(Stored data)
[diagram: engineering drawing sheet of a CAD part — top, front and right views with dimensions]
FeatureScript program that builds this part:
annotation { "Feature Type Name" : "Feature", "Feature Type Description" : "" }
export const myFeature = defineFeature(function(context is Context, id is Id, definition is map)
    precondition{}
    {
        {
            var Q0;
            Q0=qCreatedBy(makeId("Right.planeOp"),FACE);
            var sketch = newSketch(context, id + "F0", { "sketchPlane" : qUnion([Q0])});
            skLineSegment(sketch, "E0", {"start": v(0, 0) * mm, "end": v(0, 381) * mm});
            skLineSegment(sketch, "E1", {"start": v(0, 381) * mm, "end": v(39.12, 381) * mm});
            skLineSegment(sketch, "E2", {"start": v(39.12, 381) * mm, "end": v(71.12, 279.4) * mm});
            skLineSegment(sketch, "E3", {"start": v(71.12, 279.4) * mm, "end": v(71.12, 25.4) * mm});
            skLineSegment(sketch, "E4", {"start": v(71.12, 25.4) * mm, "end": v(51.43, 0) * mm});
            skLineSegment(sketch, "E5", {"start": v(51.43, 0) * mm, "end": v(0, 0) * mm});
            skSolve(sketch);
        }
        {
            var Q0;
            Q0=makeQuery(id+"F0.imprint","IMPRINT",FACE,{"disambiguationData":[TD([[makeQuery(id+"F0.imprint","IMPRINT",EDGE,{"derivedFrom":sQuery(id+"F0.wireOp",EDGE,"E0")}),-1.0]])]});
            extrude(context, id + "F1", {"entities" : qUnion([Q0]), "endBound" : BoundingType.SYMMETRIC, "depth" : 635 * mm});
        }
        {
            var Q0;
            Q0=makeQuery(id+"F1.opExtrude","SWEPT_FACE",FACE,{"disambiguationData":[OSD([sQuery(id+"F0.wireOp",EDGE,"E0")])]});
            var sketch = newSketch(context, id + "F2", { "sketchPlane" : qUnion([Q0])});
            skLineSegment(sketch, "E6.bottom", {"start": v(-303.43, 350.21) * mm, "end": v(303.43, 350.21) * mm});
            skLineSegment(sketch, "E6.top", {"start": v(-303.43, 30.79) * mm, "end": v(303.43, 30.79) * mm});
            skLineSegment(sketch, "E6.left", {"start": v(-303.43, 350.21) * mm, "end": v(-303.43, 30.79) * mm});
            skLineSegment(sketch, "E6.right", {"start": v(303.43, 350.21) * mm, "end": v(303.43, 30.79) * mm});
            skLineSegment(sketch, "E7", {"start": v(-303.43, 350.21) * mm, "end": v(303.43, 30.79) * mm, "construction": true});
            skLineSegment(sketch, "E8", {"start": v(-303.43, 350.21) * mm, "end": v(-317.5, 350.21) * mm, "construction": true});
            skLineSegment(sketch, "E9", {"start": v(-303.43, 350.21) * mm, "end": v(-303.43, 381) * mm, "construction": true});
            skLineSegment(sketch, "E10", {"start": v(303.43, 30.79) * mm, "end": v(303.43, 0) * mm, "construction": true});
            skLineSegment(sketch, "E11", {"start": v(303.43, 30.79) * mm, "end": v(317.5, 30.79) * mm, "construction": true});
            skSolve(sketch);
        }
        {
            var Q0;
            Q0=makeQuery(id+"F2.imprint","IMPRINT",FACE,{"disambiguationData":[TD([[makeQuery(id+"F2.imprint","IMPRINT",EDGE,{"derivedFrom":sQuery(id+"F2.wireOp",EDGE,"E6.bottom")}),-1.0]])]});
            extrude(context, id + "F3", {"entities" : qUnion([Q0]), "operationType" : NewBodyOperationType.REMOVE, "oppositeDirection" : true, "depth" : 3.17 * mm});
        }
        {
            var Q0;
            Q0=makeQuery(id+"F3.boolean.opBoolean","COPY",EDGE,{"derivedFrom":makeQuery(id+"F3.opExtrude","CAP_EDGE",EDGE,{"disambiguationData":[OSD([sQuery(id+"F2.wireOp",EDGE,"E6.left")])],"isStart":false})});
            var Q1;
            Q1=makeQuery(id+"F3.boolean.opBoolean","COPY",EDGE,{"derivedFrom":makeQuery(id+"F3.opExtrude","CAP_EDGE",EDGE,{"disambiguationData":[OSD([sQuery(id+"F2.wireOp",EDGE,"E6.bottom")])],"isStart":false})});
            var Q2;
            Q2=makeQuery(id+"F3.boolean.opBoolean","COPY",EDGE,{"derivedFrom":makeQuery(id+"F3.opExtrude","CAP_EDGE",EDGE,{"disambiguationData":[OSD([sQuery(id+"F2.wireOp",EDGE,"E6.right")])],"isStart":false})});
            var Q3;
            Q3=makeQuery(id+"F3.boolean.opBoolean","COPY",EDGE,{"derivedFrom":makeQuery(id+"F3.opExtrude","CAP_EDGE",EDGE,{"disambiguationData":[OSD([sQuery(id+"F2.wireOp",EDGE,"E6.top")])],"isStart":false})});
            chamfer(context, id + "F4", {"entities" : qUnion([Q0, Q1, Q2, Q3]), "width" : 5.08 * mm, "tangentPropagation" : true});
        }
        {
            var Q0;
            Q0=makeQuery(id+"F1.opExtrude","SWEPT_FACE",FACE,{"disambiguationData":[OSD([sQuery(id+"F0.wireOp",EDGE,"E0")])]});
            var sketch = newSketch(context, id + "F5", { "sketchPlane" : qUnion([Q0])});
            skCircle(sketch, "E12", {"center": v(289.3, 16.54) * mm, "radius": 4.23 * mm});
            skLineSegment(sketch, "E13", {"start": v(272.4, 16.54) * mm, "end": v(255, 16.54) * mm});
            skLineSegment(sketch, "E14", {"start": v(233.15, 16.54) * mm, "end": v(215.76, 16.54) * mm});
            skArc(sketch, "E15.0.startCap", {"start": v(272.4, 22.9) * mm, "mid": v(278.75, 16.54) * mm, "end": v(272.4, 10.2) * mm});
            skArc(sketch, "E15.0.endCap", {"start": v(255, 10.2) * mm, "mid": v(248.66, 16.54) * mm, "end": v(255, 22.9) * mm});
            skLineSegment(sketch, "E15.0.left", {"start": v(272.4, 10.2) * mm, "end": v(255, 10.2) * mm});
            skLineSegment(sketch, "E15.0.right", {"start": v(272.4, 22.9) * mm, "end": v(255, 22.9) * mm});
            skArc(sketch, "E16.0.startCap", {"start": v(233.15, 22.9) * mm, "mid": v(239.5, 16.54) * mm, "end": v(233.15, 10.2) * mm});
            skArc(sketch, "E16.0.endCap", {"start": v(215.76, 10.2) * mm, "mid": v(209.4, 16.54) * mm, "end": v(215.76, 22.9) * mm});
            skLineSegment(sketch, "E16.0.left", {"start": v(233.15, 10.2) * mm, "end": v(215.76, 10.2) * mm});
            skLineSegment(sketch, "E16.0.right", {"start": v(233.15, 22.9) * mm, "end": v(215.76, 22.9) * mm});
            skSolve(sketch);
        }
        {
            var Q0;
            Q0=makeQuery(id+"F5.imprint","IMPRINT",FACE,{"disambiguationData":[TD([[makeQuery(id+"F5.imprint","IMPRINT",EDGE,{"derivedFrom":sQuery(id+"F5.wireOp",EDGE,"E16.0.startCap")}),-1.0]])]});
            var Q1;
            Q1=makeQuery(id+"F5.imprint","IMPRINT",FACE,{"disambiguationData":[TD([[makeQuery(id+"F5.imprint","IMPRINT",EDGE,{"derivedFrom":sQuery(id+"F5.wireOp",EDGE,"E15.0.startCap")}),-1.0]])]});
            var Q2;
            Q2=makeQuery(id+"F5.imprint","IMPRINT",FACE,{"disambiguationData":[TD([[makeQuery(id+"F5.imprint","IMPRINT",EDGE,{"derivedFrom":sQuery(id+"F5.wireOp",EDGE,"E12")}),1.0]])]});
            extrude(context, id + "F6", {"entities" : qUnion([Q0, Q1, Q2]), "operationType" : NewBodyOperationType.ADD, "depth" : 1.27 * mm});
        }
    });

◆ Given exercise: Select every line of the records above that contains the string "newSketch", and copy each one.

◆ Response:
            var sketch = newSketch(context, id + "F0", { "sketchPlane" : qUnion([Q0])});
            var sketch = newSketch(context, id + "F2", { "sketchPlane" : qUnion([Q0])});
            var sketch = newSketch(context, id + "F5", { "sketchPlane" : qUnion([Q0])});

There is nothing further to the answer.